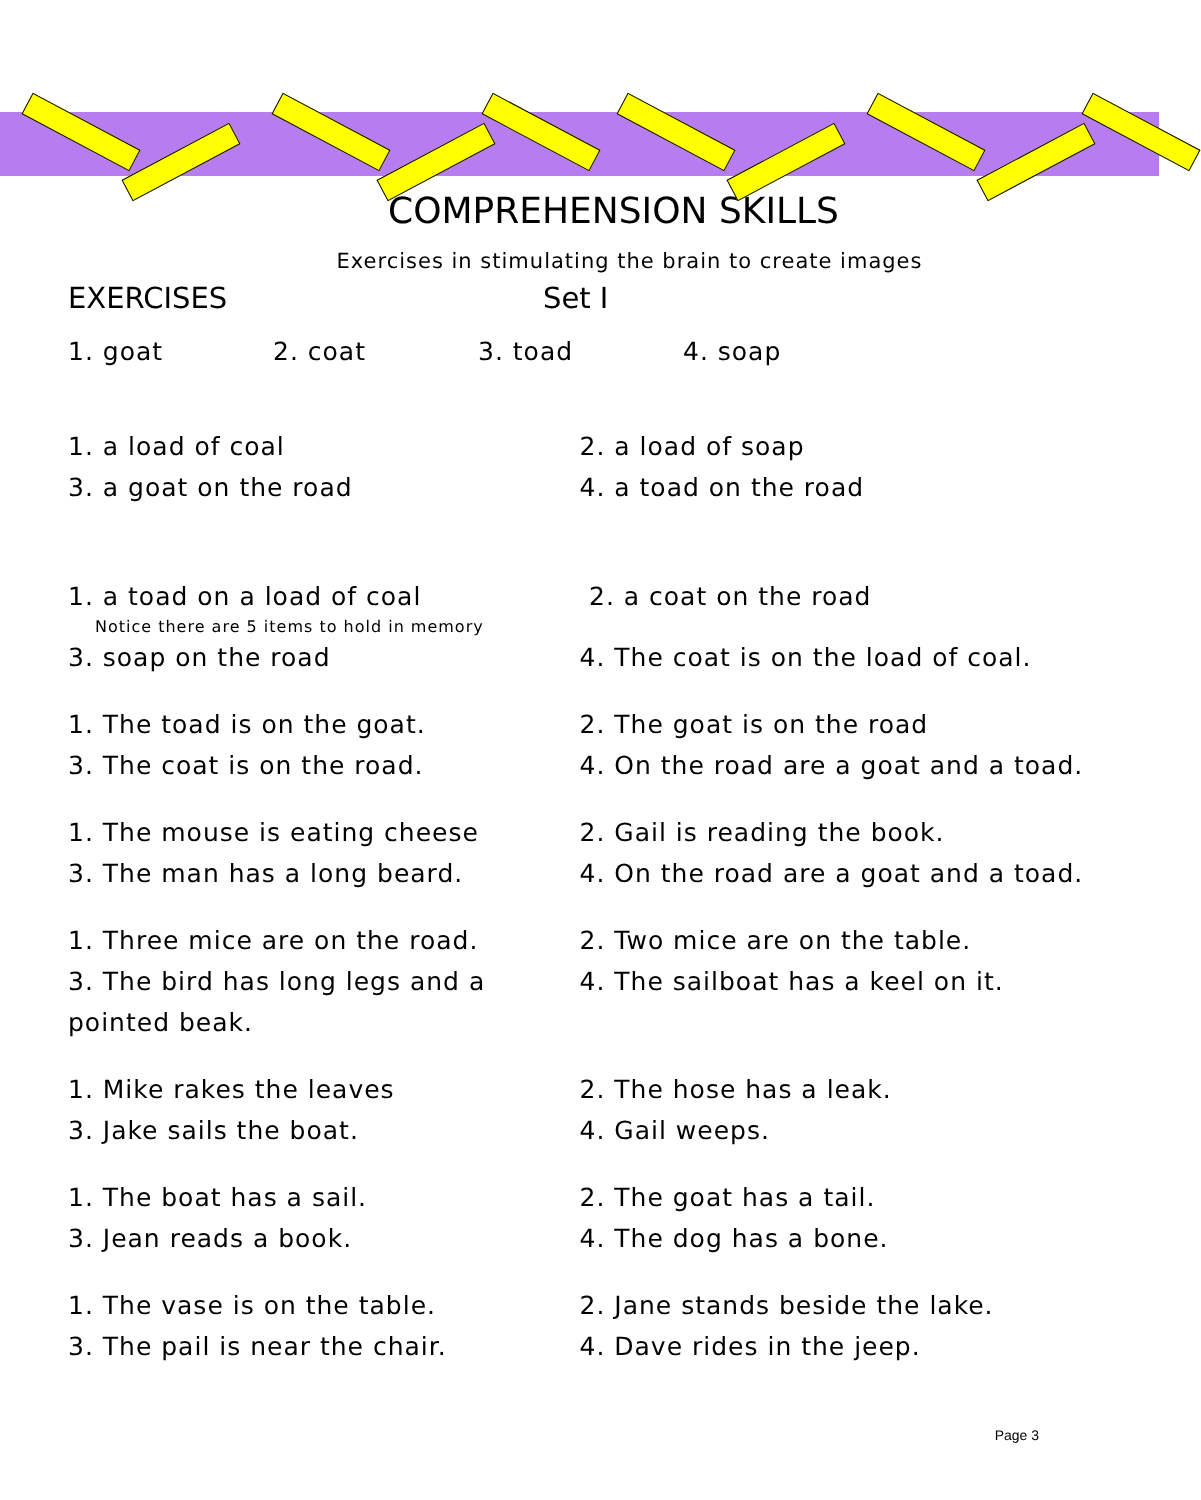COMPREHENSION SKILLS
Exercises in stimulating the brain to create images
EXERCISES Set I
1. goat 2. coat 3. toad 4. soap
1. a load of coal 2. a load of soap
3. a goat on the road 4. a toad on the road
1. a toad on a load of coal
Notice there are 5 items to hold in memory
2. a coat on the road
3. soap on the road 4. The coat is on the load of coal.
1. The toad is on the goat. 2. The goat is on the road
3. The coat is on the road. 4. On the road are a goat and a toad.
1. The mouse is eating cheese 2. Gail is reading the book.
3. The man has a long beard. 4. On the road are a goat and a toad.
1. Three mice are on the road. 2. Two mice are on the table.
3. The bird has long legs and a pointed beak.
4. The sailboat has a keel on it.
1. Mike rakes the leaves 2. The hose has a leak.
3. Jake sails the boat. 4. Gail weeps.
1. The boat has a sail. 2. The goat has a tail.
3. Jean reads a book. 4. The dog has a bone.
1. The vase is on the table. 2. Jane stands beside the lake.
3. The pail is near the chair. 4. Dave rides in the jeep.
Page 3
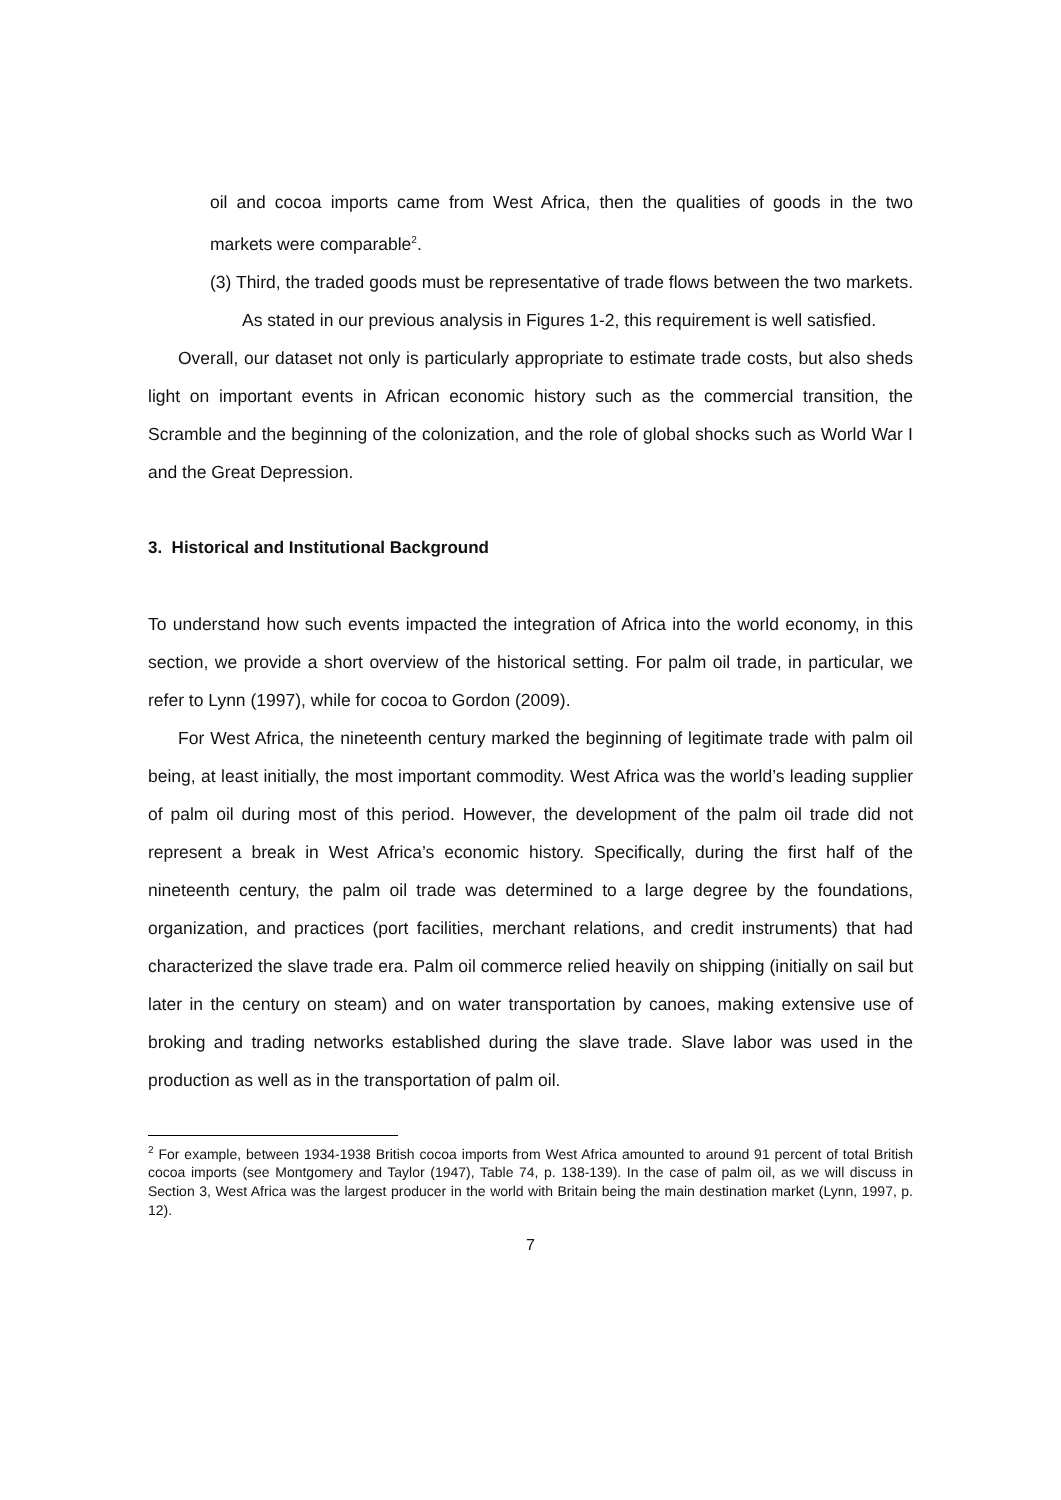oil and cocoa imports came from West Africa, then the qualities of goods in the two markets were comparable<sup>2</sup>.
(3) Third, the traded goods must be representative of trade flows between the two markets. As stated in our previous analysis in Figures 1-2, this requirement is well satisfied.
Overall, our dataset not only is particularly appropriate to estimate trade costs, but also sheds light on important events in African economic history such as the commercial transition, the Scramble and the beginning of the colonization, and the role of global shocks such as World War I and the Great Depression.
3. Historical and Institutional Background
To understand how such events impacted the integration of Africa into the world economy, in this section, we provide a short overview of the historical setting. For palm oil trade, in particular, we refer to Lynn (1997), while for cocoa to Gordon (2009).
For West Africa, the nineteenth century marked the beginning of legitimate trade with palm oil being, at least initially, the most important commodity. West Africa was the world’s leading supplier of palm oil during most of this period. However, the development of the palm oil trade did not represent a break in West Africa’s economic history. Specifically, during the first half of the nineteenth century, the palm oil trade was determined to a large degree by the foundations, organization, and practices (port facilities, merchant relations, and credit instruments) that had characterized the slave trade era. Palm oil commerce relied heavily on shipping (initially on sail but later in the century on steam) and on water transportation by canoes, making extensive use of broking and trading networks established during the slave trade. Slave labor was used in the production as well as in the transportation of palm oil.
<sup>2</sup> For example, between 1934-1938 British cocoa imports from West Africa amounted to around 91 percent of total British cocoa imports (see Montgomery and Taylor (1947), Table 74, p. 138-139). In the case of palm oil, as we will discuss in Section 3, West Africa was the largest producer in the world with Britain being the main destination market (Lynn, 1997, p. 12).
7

...

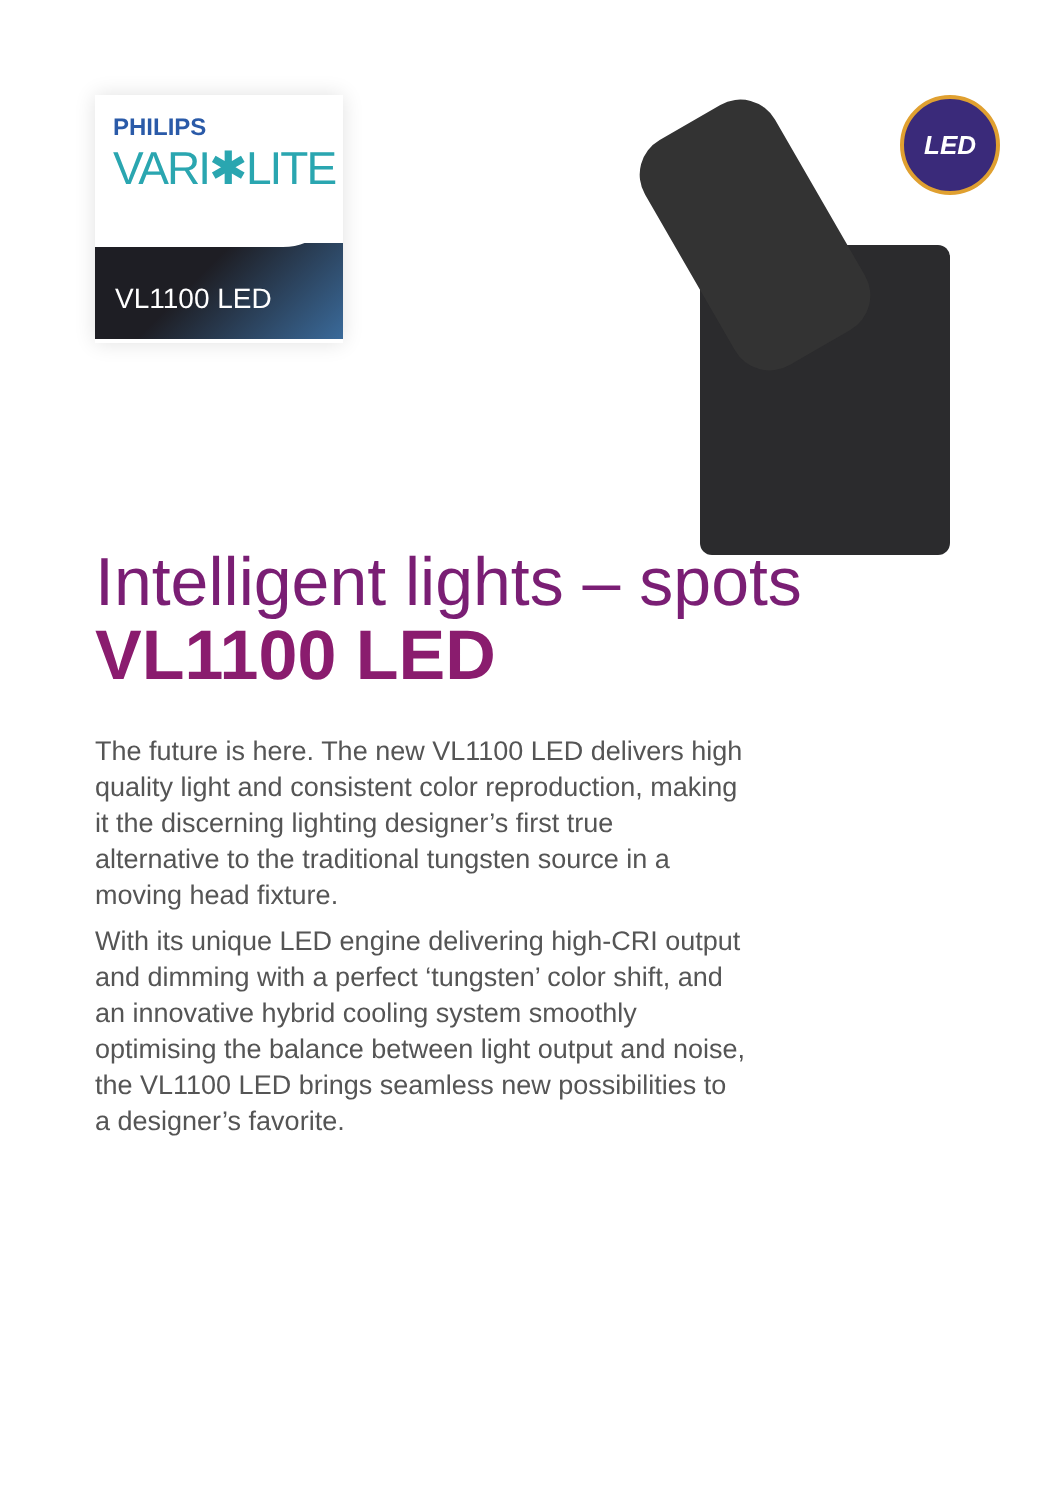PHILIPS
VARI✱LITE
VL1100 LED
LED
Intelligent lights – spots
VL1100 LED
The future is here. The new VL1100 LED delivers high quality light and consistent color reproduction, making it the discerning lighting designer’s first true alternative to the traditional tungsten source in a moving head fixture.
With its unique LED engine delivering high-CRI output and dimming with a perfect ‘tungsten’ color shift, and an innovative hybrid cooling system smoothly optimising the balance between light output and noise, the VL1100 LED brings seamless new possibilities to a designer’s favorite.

** REQUIRED ACTION **
Give back, exactly and without pictures, the stretch of the records above from the line containing "Notice there are 5 items to hold in memory" through the line containing "To understand how", with both end lines included.

** RESPONSE TO THIS EXERCISE **
Notice there are 5 items to hold in memory
2. a coat on the road
3. soap on the road 4. The coat is on the load of coal.
1. The toad is on the goat. 2. The goat is on the road
3. The coat is on the road. 4. On the road are a goat and a toad.
1. The mouse is eating cheese 2. Gail is reading the book.
3. The man has a long beard. 4. On the road are a goat and a toad.
1. Three mice are on the road. 2. Two mice are on the table.
3. The bird has long legs and a pointed beak.
4. The sailboat has a keel on it.
1. Mike rakes the leaves 2. The hose has a leak.
3. Jake sails the boat. 4. Gail weeps.
1. The boat has a sail. 2. The goat has a tail.
3. Jean reads a book. 4. The dog has a bone.
1. The vase is on the table. 2. Jane stands beside the lake.
3. The pail is near the chair. 4. Dave rides in the jeep.
Page 3
oil and cocoa imports came from West Africa, then the qualities of goods in the two markets were comparable<sup>2</sup>.
(3) Third, the traded goods must be representative of trade flows between the two markets. As stated in our previous analysis in Figures 1-2, this requirement is well satisfied.
Overall, our dataset not only is particularly appropriate to estimate trade costs, but also sheds light on important events in African economic history such as the commercial transition, the Scramble and the beginning of the colonization, and the role of global shocks such as World War I and the Great Depression.
3. Historical and Institutional Background
To understand how such events impacted the integration of Africa into the world economy, in this section, we provide a short overview of the historical setting. For palm oil trade, in particular, we refer to Lynn (1997), while for cocoa to Gordon (2009).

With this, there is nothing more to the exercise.